SUPPLIED TEXT:
....
Below is a description of the geology of the Pinnacles and Berea, Kentucky. If you would like to learn about the geology of Kentucky in general, click here.

Geology of the Berea College Forest

What rocks are found near Berea, and how did they form?

Berea’s five main rocks [shale, siltstone, limestone,sandstone, and conglomerate] formed between 390-310 million years ago during the Paleozoic Era. During this time, Berea was part of a delta environment underwater near the equator in a shallow sea.

In Berea, deltas formed when rivers from what would become the Appalachian mountains started flowing into the sea. Berea is located where the sea and streams met. We know this by examining the shale, siltstone, and sand/conglomerate layers. Rivers are energetic and can carry large clasts (grains of a material). As the river feeds into the sea, the energy dissipates and it deposits sediments; first, the heaviest clasts fall, then the medium, and finally,  the smallest particles. Thus, rocks that formed closer to the coast tend to consist of larger particles like pebbles and sand, whereas rocks that formed further from the coast tend to consist of smaller particles like mud and silt. Below, we describe the main rock types in the Berea area:

New Albany Shale (Devonian) (Today:800 ft above sea level)

Shale: Formed between 393.3-358.9 Ma.



The oldest exposed rock layer in Berea is shale. Shale is a flat, finely clasted, black rock that formed from low-energy mud deposits on the edge of this ancient delta.

Fossils: Brachiopods, Conodonts(Hindeodella, Siphonodella and Spathognathodus), spores, fish teeth, Hexactinellid Sponge Spicules, Scolecodonts, Horn Coral, Platyrachella, Tylothyris, Spinatrypa and Pectiod Pelecyopod.

Borden Formation (Middle- Early Mississippian)(Today:1250 ft above sea level)

 Siltstone: Formed between 358.9-323.2 Ma.
....
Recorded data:
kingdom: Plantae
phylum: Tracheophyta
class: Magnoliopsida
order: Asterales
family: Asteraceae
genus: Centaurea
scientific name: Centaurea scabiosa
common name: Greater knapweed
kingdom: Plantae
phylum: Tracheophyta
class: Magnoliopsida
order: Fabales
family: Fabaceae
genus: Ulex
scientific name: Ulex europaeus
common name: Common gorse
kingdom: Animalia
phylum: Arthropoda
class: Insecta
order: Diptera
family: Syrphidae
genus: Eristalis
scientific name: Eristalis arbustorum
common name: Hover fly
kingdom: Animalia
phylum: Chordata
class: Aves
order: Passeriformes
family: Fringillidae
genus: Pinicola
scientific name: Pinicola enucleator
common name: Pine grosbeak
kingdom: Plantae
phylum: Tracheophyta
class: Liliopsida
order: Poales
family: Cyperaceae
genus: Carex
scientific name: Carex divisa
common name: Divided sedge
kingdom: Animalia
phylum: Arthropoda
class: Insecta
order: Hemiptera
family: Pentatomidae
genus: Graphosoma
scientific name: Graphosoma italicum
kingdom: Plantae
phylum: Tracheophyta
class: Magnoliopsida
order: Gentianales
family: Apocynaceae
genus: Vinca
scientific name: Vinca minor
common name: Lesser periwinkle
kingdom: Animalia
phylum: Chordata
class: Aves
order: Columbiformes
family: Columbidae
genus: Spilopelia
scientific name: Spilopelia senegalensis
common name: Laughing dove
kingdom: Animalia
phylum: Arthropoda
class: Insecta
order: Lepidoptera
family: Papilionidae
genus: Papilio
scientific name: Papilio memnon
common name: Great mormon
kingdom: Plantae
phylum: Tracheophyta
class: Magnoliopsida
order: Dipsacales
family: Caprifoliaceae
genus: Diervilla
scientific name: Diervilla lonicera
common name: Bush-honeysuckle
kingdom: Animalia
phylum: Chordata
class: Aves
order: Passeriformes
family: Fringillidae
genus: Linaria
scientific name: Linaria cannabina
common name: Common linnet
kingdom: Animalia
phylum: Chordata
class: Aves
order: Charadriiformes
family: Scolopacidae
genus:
....
BRIEF A: Reproduce word for word the part of the Berea geology passage between "New Albany Shale" and "between 358.9-323.2 Ma.", inclusive.
BRIEF B: Quote the entries exactly, between the line holding "order: Dipsacales" and the last line of the entries, inclusive.

TASK RESULT A:
New Albany Shale (Devonian) (Today:800 ft above sea level)

Shale: Formed between 393.3-358.9 Ma.



The oldest exposed rock layer in Berea is shale. Shale is a flat, finely clasted, black rock that formed from low-energy mud deposits on the edge of this ancient delta.

Fossils: Brachiopods, Conodonts(Hindeodella, Siphonodella and Spathognathodus), spores, fish teeth, Hexactinellid Sponge Spicules, Scolecodonts, Horn Coral, Platyrachella, Tylothyris, Spinatrypa and Pectiod Pelecyopod.

Borden Formation (Middle- Early Mississippian)(Today:1250 ft above sea level)

 Siltstone: Formed between 358.9-323.2 Ma.

TASK RESULT B:
order: Dipsacales
family: Caprifoliaceae
genus: Diervilla
scientific name: Diervilla lonicera
common name: Bush-honeysuckle
kingdom: Animalia
phylum: Chordata
class: Aves
order: Passeriformes
family: Fringillidae
genus: Linaria
scientific name: Linaria cannabina
common name: Common linnet
kingdom: Animalia
phylum: Chordata
class: Aves
order: Charadriiformes
family: Scolopacidae
genus:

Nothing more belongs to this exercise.